Nabi Sulaiman bin Daud AS adalah salah satu figur paling agung dalam sejarah kenabian. Dikenal karena kebijaksanaannya yang luar biasa, kekuasaan yang luas, serta kekayaan yang tak terhingga, kisah hidupnya menjadi cerminan kekuatan spiritual dan kepemimpinan yang patut diteladani. Amalan Nabi Sulaiman tidak hanya berfokus pada aspek material, tetapi lebih mendalam pada kedekatan dengan Allah SWT melalui doa dan rasa syukur yang tak pernah putus.
Kunci utama dari keberhasilan dan kemuliaan Nabi Sulaiman adalah pengakuan mutlak bahwa segala kekuasaan, kekayaan, dan kemampuan berbicara dengan makhluk lain (seperti jin dan angin) adalah titipan dan anugerah murni dari Allah. Amalan yang mendasari semua pencapaian ini adalah keikhlasan dalam beribadah dan memohon pertolongan-Nya.
Salah satu amalan paling terkenal adalah doa yang dipanjatkan Nabi Sulaiman ketika ia ditinggal oleh Nabi Daud dan kemudian diuji dengan tanggung jawab besar atas kerajaannya. Doa ini menunjukkan kerendahan hati luar biasa di tengah kemegahan.
Allah SWT mengabadikan doa tersebut dalam Al-Qur'an: "Ya Tuhanku, ampunilah aku dan karuniakanlah kepadaku kerajaan yang tidak sepatutnya dimiliki oleh seorang pun sesudahku. Sesungguhnya Engkaulah Maha Pemberi." (QS. Shad: 35).
Meskipun permintaannya terdengar besar, substansi dari doa ini bukanlah keserakahan. Ia memohon agar Allah melindunginya dari kesombongan dan menjaga agar kerajaan yang diterimanya tetap digunakan sesuai dengan kehendak ilahi. Amalan ini mengajarkan bahwa meminta kemudahan duniawi diperbolehkan, asalkan disertai niat untuk menegakkan kebenaran dan selalu mengingat sumber segala karunia.
Kekayaan materi dan kekuatan supranatural yang dimiliki Nabi Sulaiman tidak membuatnya lalai. Amalan fundamental yang ia jaga adalah rasa syukur (syukur). Syukur ini termanifestasi dalam tindakannya sehari-hari. Ketika ia mampu mengendalikan angin dan angin membawanya ke tempat yang jauh dalam waktu singkat, ia segera bersyukur.

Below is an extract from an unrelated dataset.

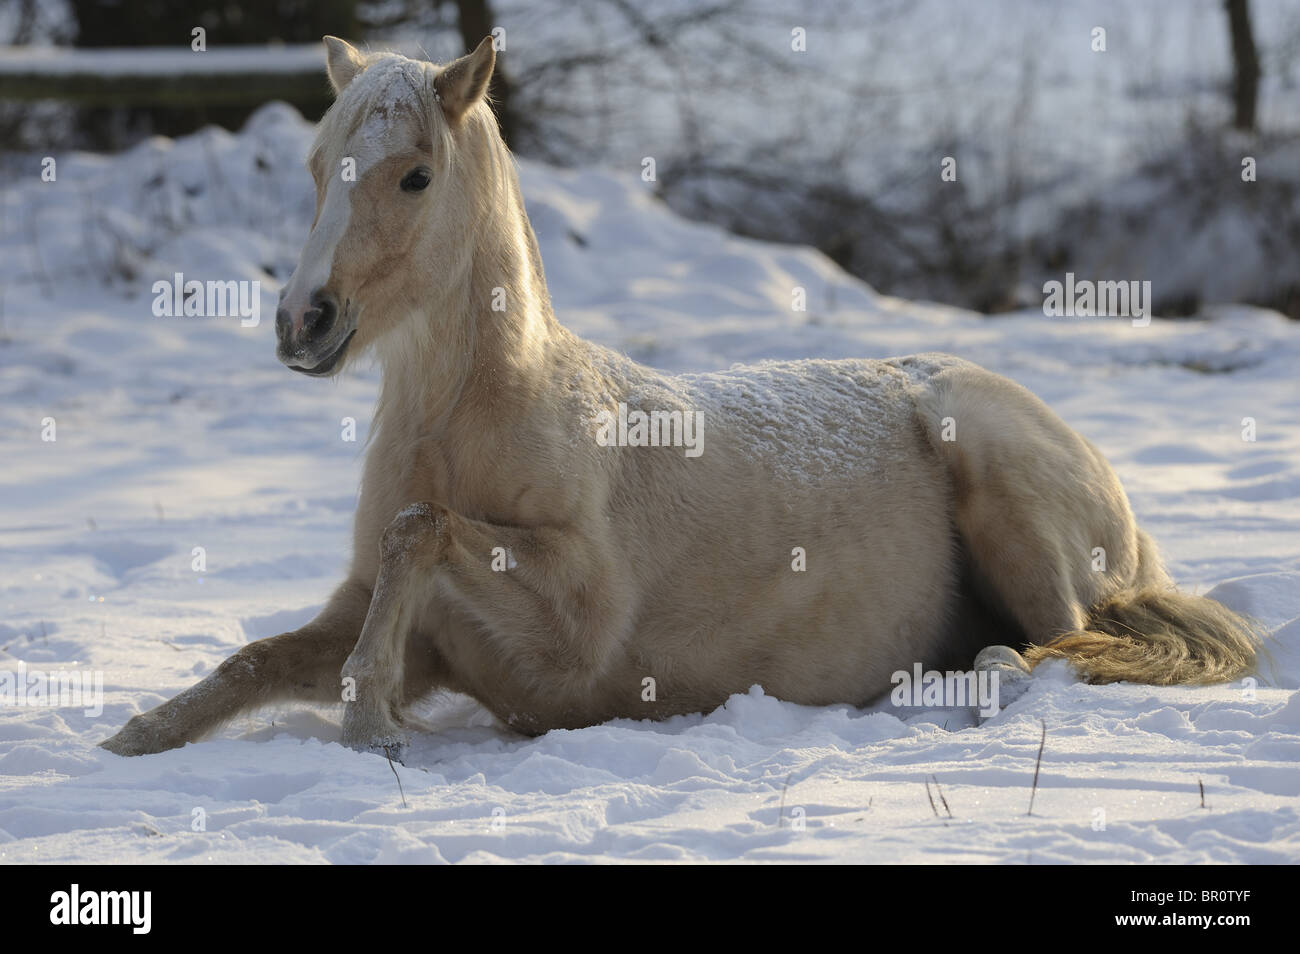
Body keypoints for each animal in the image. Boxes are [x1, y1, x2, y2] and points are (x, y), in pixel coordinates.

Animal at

Salah satu mukjizat terbesar Nabi Sulaiman adalah kemampuannya memerintah jin dan hewan. Ini bukan didapat melalui sihir atau perjanjian gelap, melainkan murni karunia ilahi sebagai pengakuan atas kesalehannya dan doanya yang mustajab. Amalan yang mendasari mukjizat ini adalah kesabaran dan ketekunan dalam ibadah.
Kisah tentang Ratu Balqis yang menyembah matahari menunjukkan betapa pentingnya hikmah dalam menyampaikan kebenaran. Nabi Sulaiman menggunakan ilmunya untuk menunjukkan keagungan Allah, bukan untuk memamerkan kekuatannya. Amalan beliau mengajarkan bahwa ilmu dan kemampuan harus selalu diarahkan pada dakwah dan kebaikan.

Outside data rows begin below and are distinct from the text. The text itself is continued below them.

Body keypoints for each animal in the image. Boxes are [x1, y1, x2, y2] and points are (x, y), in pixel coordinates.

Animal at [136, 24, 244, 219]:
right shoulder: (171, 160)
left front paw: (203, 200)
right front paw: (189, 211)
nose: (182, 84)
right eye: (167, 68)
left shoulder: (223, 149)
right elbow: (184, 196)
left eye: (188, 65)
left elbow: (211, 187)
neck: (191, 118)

Dalam konteks modern, amalan Nabi Sulaiman bisa diinterpretasikan sebagai upaya untuk menguasai diri sendiri (mengendalikan hawa nafsu seperti mengendalikan jin yang liar) dan memanfaatkan potensi diri (kecerdasan dan sumber daya) secara maksimal, namun senantiasa berlandaskan pada ketaatan kepada nilai-nilai spiritual tertinggi.
Amalan Nabi Sulaiman adalah cetak biru bagaimana seharusnya seorang pemimpin menjalani hidup: menggabungkan tanggung jawab duniawi yang besar dengan kerendahan hati spiritual yang mendalam. Kekayaannya adalah ujian, bukan tujuan akhir. Kerajaannya adalah amanah, bukan hak milik pribadi.

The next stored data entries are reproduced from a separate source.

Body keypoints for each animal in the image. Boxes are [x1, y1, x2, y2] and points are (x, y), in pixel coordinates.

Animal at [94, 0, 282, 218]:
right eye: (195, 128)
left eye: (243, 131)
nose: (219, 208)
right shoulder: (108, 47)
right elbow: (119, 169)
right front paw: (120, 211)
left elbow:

Oleh karena itu, meneladani amalan Nabi Sulaiman berarti melatih diri untuk selalu mendoakan kebaikan dunia dan akhirat, bersyukur atas setiap nikmat yang diterima sekecil apapun, dan memastikan bahwa setiap pencapaian dan kelebihan yang dimiliki diarahkan untuk memuliakan Sang Pencipta. Inilah esensi dari kerajaan yang "tidak sepatutnya dimiliki oleh seorang pun sesudahnya"—kerajaan yang tidak melekat pada kemewahan, melainkan pada kedekatan abadi dengan Allah.